Earlier this month I was reminded of a lovely maths puzzle – one which I often see shared by recreational mathematicians and maths teachers, to test people’s logical thinking. The puzzle is as follows:

What’s the next number in this sequence?

1 11 21 1211 111221 …

If you’d like some time to go away and think about it, take time now.

Before I go into the answer, I’d like to share the historical origins of this sequence. First introduced and analysed by mathematician John Conway, the sequence connects to important applications in computer encoding, and has teased the brains of countless mathematicians around the world since he first wrote about it in the Archimedeans’ Eureka Magazine back in 1986.

Have you figured it out yet? If not, it may help you to know that this sequence is known as the ‘Look and Say’ sequence – if you read out each number, as a series of digits rather than a word, it might jump out at you.

The Answer

The terms in the sequence each describe the previous term in the sequence – if you say them out loud. The first term, 1, initialises the sequence; then the next term, ‘one one’ (11), describes that, since it consists of one ‘one’. The next term is ‘two ones’ (21), then ‘one two, one one’ (1211), and so on.

The answer to my puzzle was therefore 312211 (‘three ones, two twos, one one’) and the sequence can be continued similarly. You may have been struggling to find a more mathematical sequence, connected to the values of the numbers – and it could be argued this is less of a mathematical puzzle and more of a linguistic one.

If you’d like a more mathematical challenge, you could content yourself with trying to prove the fact that this sequence can never contain a number larger than a 3, and separately that no entry can never contain the sequence ‘333’.

So it’s a fun mathematical curiosity. But is it mathematically important? As with so much of recreational maths, the answer is ‘maybe’! This sequence is related to a commonly used method in data compression and storage, called run-length encoding.

Efficient Use of Space

It’s often desirable to reduce the amount of computer memory needed to store a piece of information, and for certain data files, reducing their size can be achieved by simply describing what you see, just like in the sequence. For example, if my file consisted of 400 instances of the word ‘hello’, it would take significantly less storage to just store the words “400 instances of the word ‘hello’”; or even, “hello×400”. With pre-agreed conventions, data that contains any amount of repetition – sequences of the same digit, or chunks of data that occur more than once – can be compacted down, rather than writing out the whole thing in full.

Some version of this method has been used since as far back as the 1960s in transmission of TV signals and by fax machines, and has plenty of applications. Similar approaches can be applied to, for example, image files – rather than encoding the colour of every pixel of an image separately, it’s less information to just store the colours and location of regions of similar colour, and this is exploited well by the GIF and PNG image encoding formats.

The amount of space you can save depends heavily on the complexity of the image – so, a GIF file of a simple black-and-white checkerboard would take up much less disk space than a full-colour photo with lots of detail, even if they both have the same size in pixels. This also illustrates that you have to be careful what you apply it to – some data sets actually get larger when run-length encoded!
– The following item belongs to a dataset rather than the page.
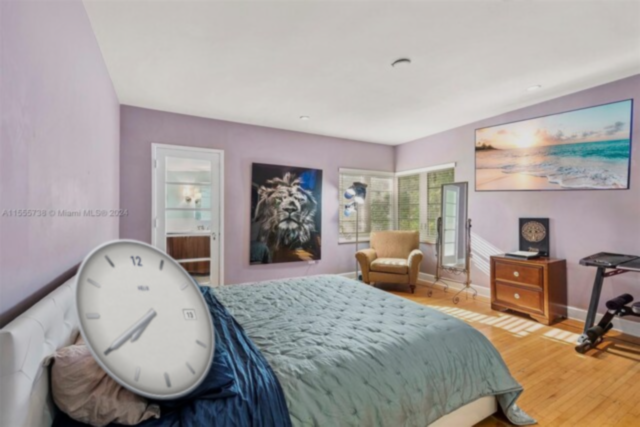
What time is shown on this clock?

This is also a very desirable way to compress information – since the original message can be restored in full, without any data loss, it’s called ‘lossless compression’. This is one of the main ‘holy grails’ of data compression – to be able to reduce file size without losing any information.

Conway’s Constant

Conway studied the ‘Look and Say’ sequence, considering the rate of growth of the length of a string and determining a constant \(\lambda = 1.303577269034\ldots\), known as Conway’s constant, which describes the average rate at which the length increases. The exact value of this constant is given by a polynomial of degree 71.

He also has a bit of fun in his column (p.5 onwards) applying ideas behind this simple sequence to a metaphorical set of ‘chemical elements’ by analogy with the atoms that make up the universe. He presents a ‘periodic table’ with a string of 1s, 2s and 3s assigned to each element, playing with how the elements combine and eventually reaching a ‘Cosmological Theorem’ about how such sequences are structured, with a plea for someone to help by finding a shorter proof of his result. From a simple idea to a metaphorical theory about the universe!

You might be wondering what it was that inspired me to tell you about this – actually, it was the exciting (for me) realisation that earlier this month we celebrated 1/11/21 – surely the perfect date to study a sequence that starts 1, 11, 21 (and the last time in a while we’ll be able to!) Thanks to maths teacher Chris Smith for sharing this lovely video and bringing this auspicious date to my attention.